Copy the lines below, swapping each "image" for "photo" and keeping everything else unchanged. Leave the pictures out.

─── GIVEN DATA

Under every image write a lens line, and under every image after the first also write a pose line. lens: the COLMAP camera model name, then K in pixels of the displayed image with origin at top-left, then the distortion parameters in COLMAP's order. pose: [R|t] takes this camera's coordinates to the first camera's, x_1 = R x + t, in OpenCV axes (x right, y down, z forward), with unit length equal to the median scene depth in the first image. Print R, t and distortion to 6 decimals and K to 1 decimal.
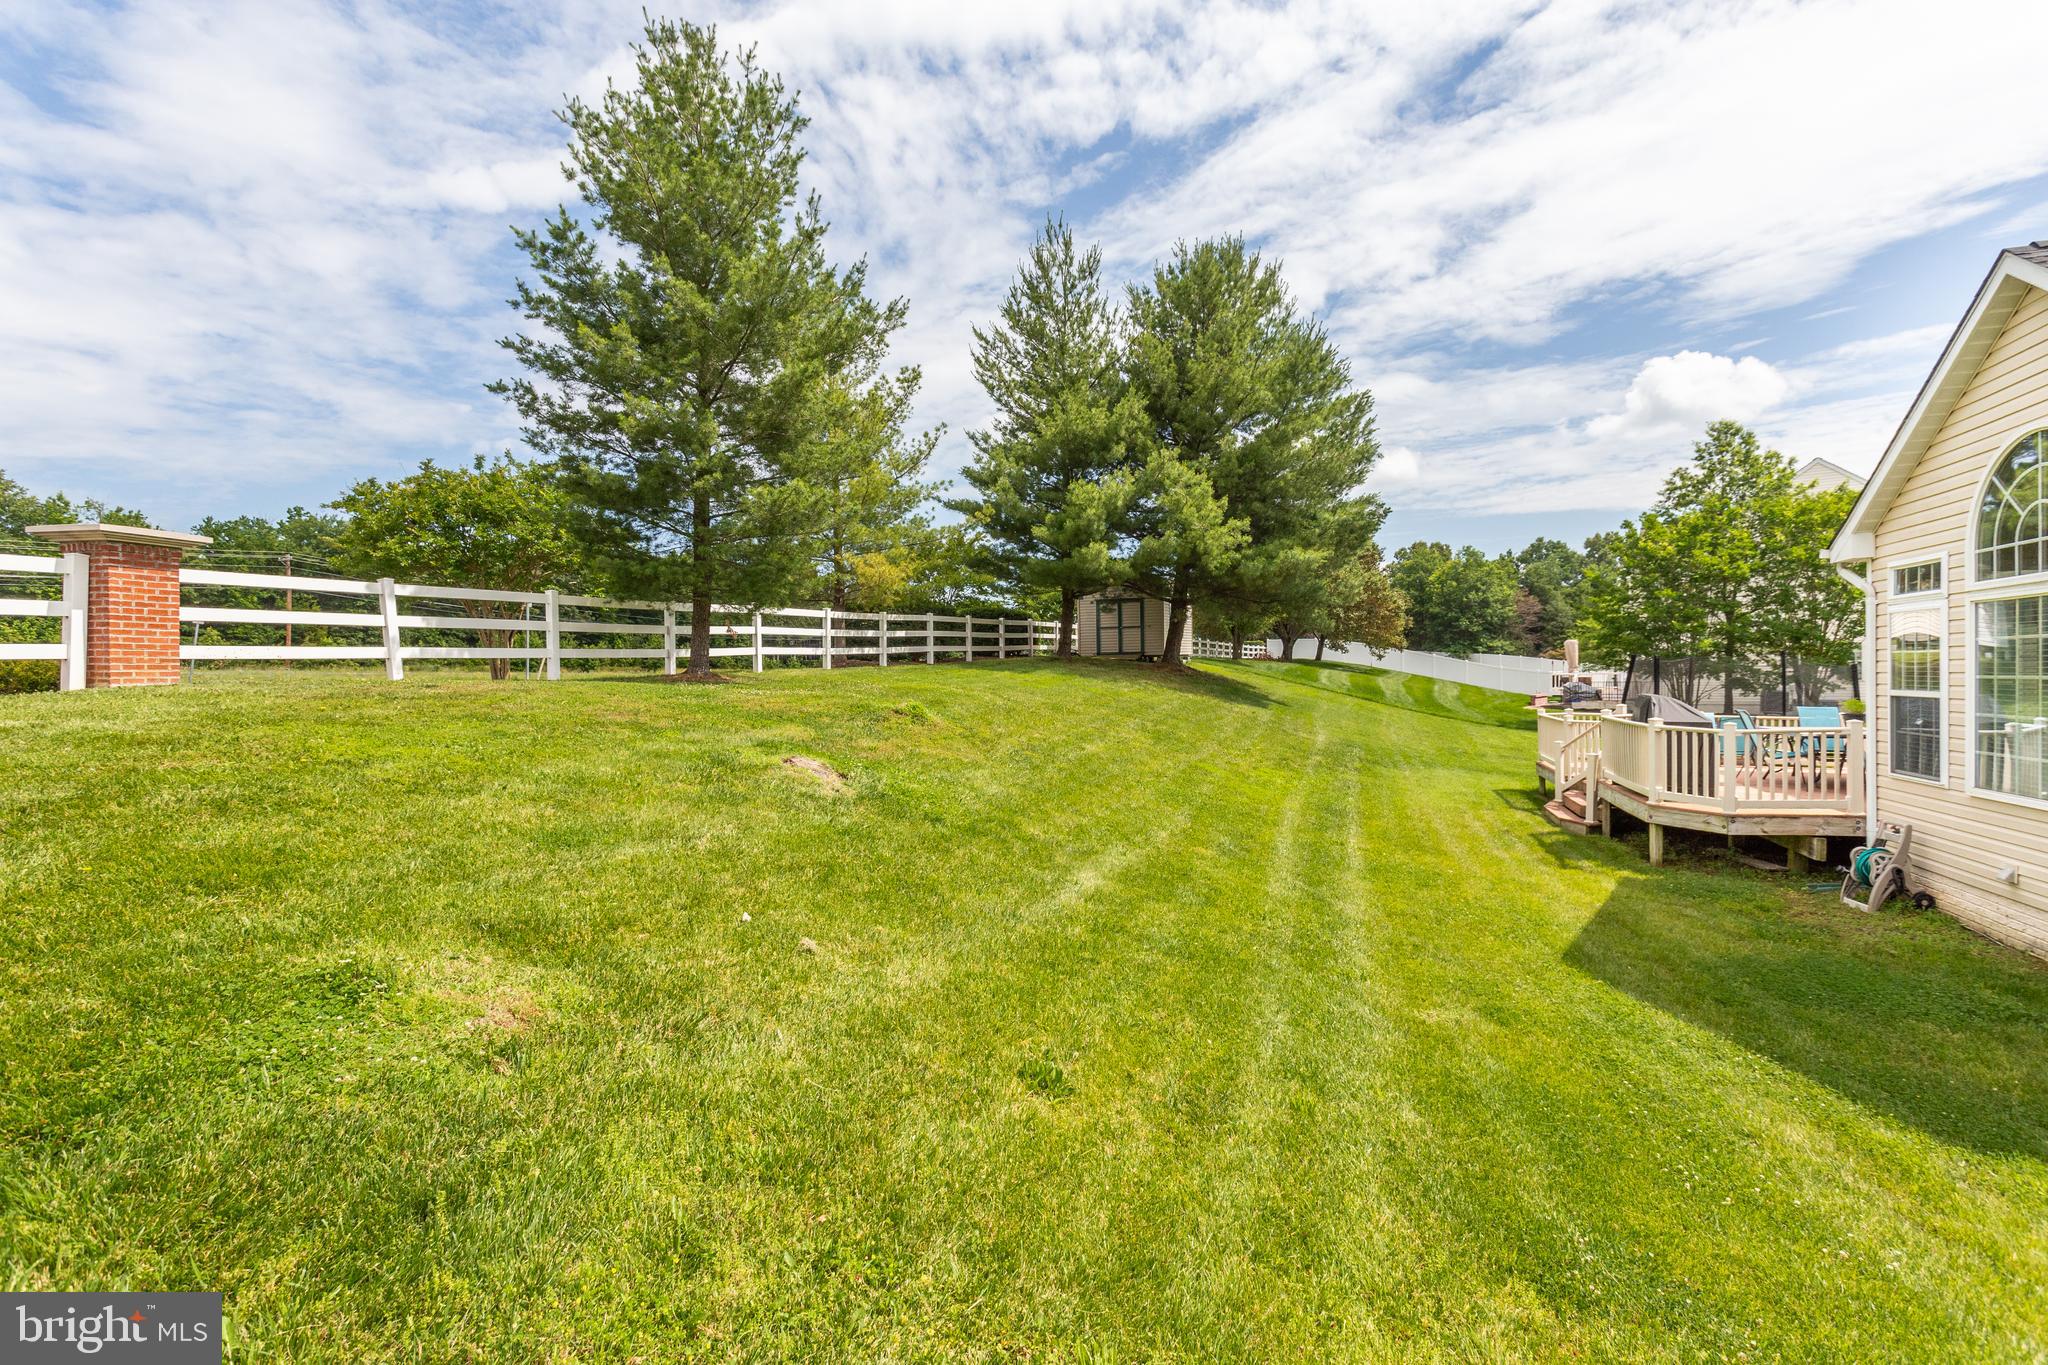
lens RADIAL K [[1005.2, 0, 1082.1], [0, 1005.2, 686.9], [0, 0, 1]] dist [-0.001537, 0.005195]
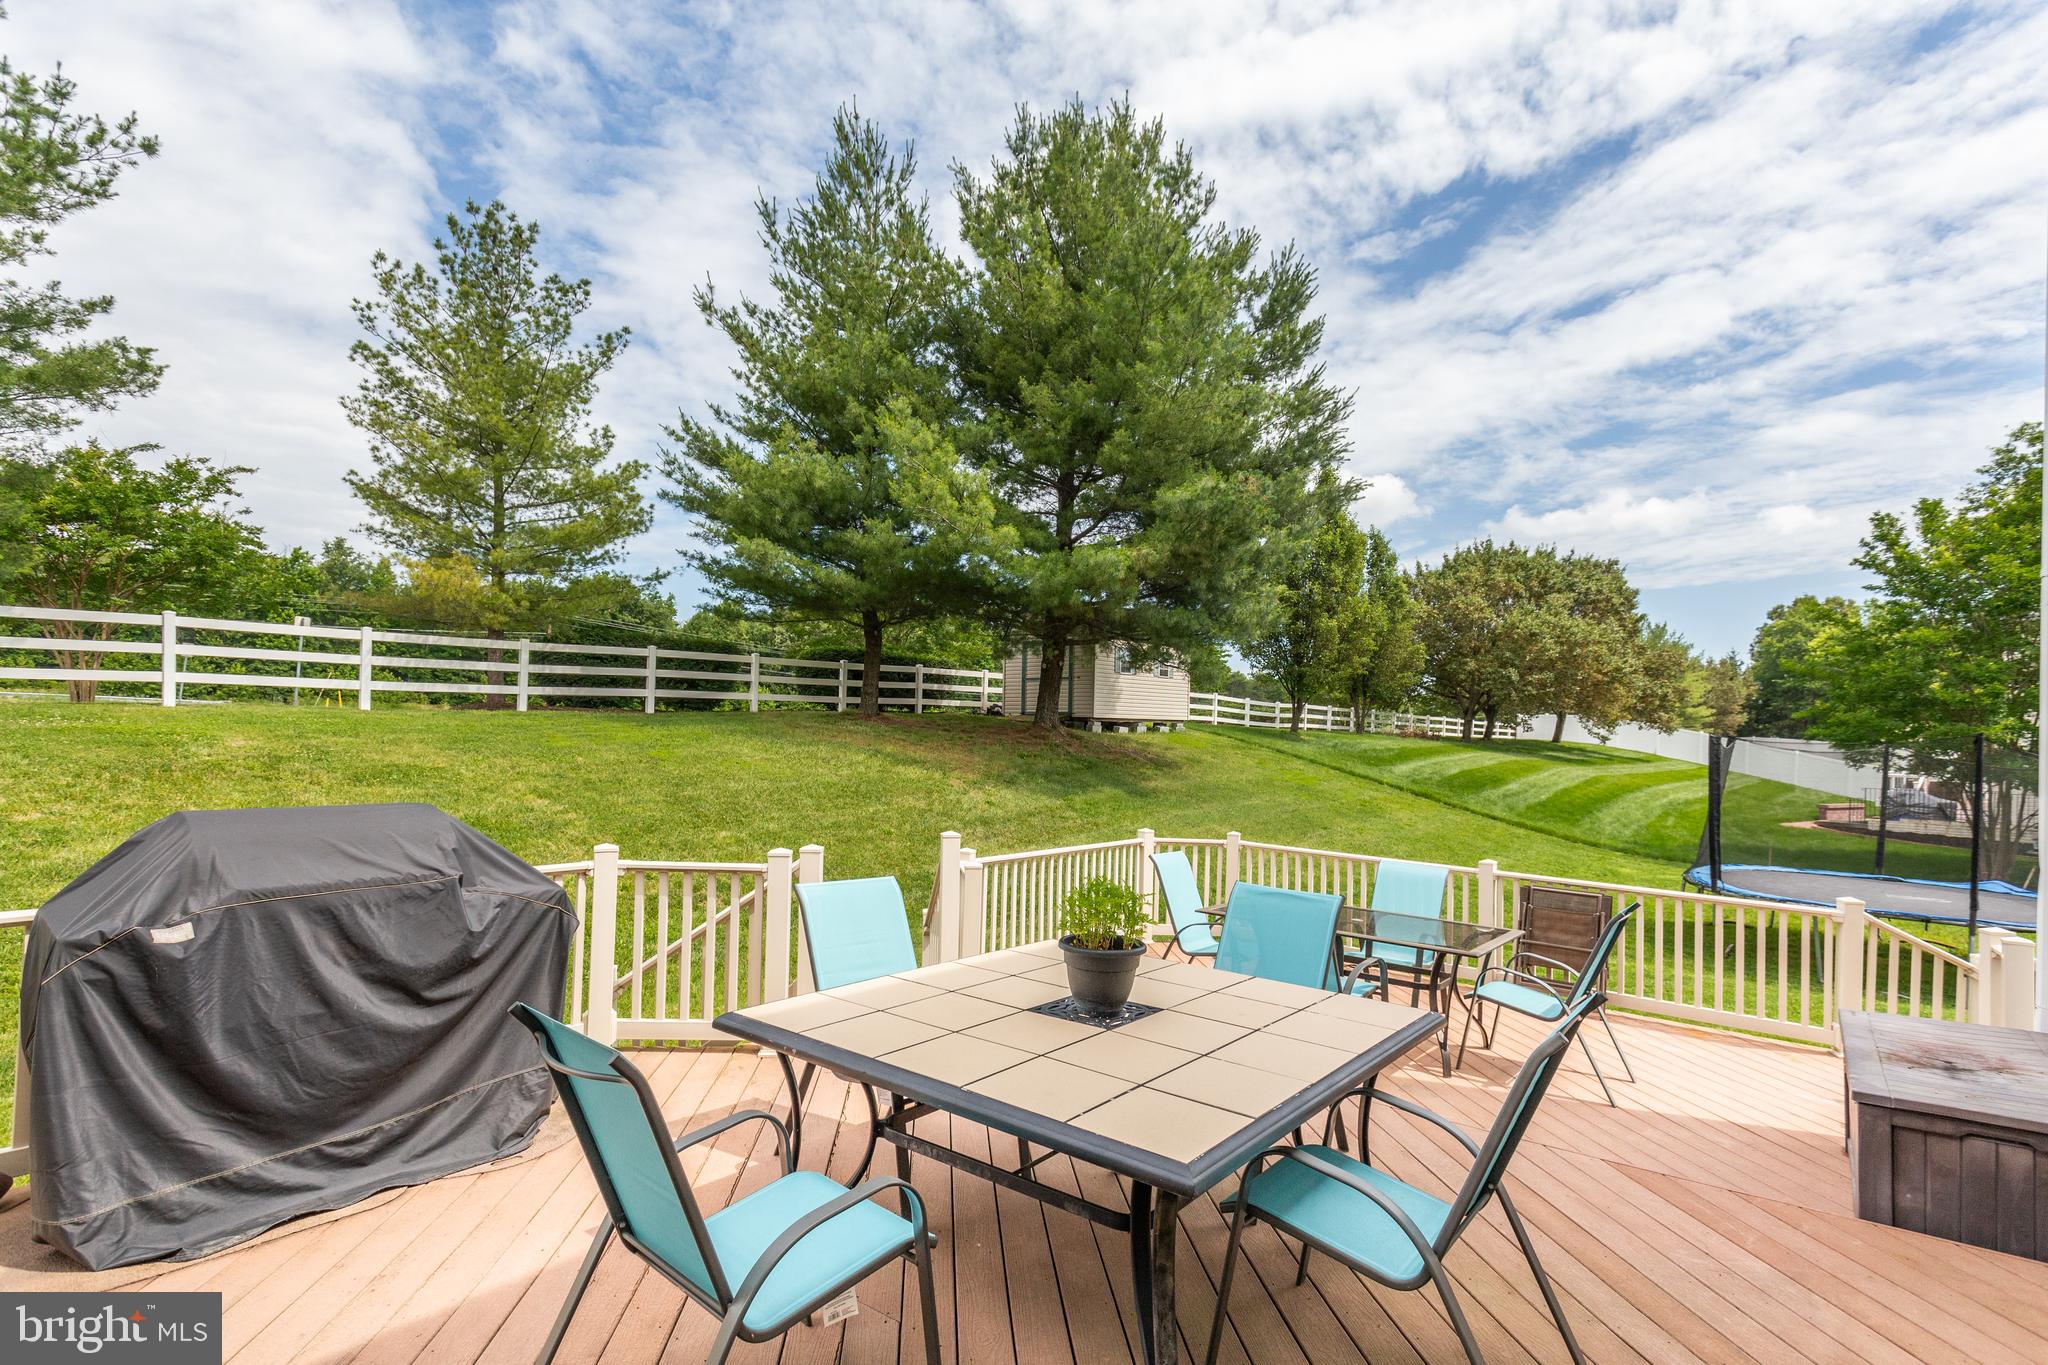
lens RADIAL K [[1005.2, 0, 1082.1], [0, 1005.2, 686.9], [0, 0, 1]] dist [-0.001537, 0.005195]
pose [[0.940541, 0.023739, -0.338850, 0.314836], [-0.046692, 0.997121, -0.059746, -0.010146], [0.336456, 0.072015, 0.938941, 0.318197]]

──────

**EXERCISE SOLUTION:**
Under every photo write a lens line, and under every photo after the first also write a pose line. lens: the COLMAP camera model name, then K in pixels of the displayed photo with origin at top-left, then the distortion parameters in COLMAP's order. pose: [R|t] takes this camera's coordinates to the first camera's, x_1 = R x + t, in OpenCV axes (x right, y down, z forward), with unit length equal to the median scene depth in the first photo. Print R, t and distortion to 6 decimals and K to 1 decimal.
lens RADIAL K [[1005.2, 0, 1082.1], [0, 1005.2, 686.9], [0, 0, 1]] dist [-0.001537, 0.005195]
lens RADIAL K [[1005.2, 0, 1082.1], [0, 1005.2, 686.9], [0, 0, 1]] dist [-0.001537, 0.005195]
pose [[0.940541, 0.023739, -0.338850, 0.314836], [-0.046692, 0.997121, -0.059746, -0.010146], [0.336456, 0.072015, 0.938941, 0.318197]]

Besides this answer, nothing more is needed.